WACO, TX — The Baylor University Board of Regents has unanimously passed a Resolution on Racial Healing and Justice that openly acknowledges the University’s historical connections to slavery and the Confederacy.

The resolution is “an opportunity and an obligation to pursue racial healing as an expression of the Christian faith and adherence to Biblical principles of justice and love,” according to Baylor's statement.

The Board’s acknowledgement initiates a process on racial conciliation across the University and calls on the Board and the University to “pursue opportunities to inclusively explore and engage in significant conversations about this aspect of the institution’s past.”

With a mission to “educate men and women for worldwide leadership and service by integrating academic excellence and Christian commitment within a caring community,” the Board stated that the University’s “Christian commitment is inconsistent with racism in any form.”

In its Resolution, the Board outlined its acknowledgement and recognition of the University’s historic connections to slavery from its chartering on Feb. 1, 1845, by the Republic of Texas, and during its first decades of operation as an institution of higher education in Independence, located in Washington County, Texas. Baylor moved from Independence to Waco, Texas, in 1886.

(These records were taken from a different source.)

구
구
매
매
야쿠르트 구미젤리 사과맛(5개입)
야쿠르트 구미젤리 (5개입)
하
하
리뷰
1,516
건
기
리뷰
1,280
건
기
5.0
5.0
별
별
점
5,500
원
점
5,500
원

The Board’s Resolution acknowledged the University’s historical connections to slavery and the Confederacy, including:

  • The understanding and acknowledgment that a number of the Baptist leaders and their congregants who began moving into Texas in the 1830s, primarily from the southern half of the United States, owned enslaved persons and held racial views common in that era. These early Baptists eventually included Baylor’s three founders - Judge R.E.B. Baylor, Rev. James Huckins and Rev. William M. Tryon - most members of its initial board of trustees, and several early leaders of the institution.
  • That during Baylor’s early years, a number of University leaders and prominent individuals connected to the institution supported Confederate causes and engaged in the fight to preserve the institution of slavery both during and following the Civil War, including some serving as members of the Confederacy’s armed forces.

In acknowledging and recognizing its historic roots, the Board’s resolution includes:

  • The denouncement by the Board and the University of racism in all its forms as being inconsistent with Baylor’s Christian mission and the teachings of Jesus Christ,
  • The steadfast commitment of both to instituting and promoting tangible and systemic changes to ensure fair and equitable policies and practices and to holding individuals accountable for such actions and activities that contradict such policies and practices.
  • The University’s acknowledgement of the need to strengthen its commitment to a vibrant, diverse campus community, including listening intentionally to those affected by racism as well as through campus-wide conversations; to take steps to increase racial and ethnic diversity of students, faculty, staff and Administration; and to recognize the significant contributions of the Black community throughout Baylor’s history.

The Board’s Resolution also included the establishment of the Commission on Historic Campus Representations at Baylor University, an advisory committee to "provide guidance on presenting Baylor’s history as the University continues working to foster an environment through which racial equality is inextricably linked to its mission, and in which students, faculty, staff, alumni and friends of color know they are valued and loved throughout the Baylor community, both on campus and in all reaches of the Baylor Family."

The full resolution is available on the Board of Regents website.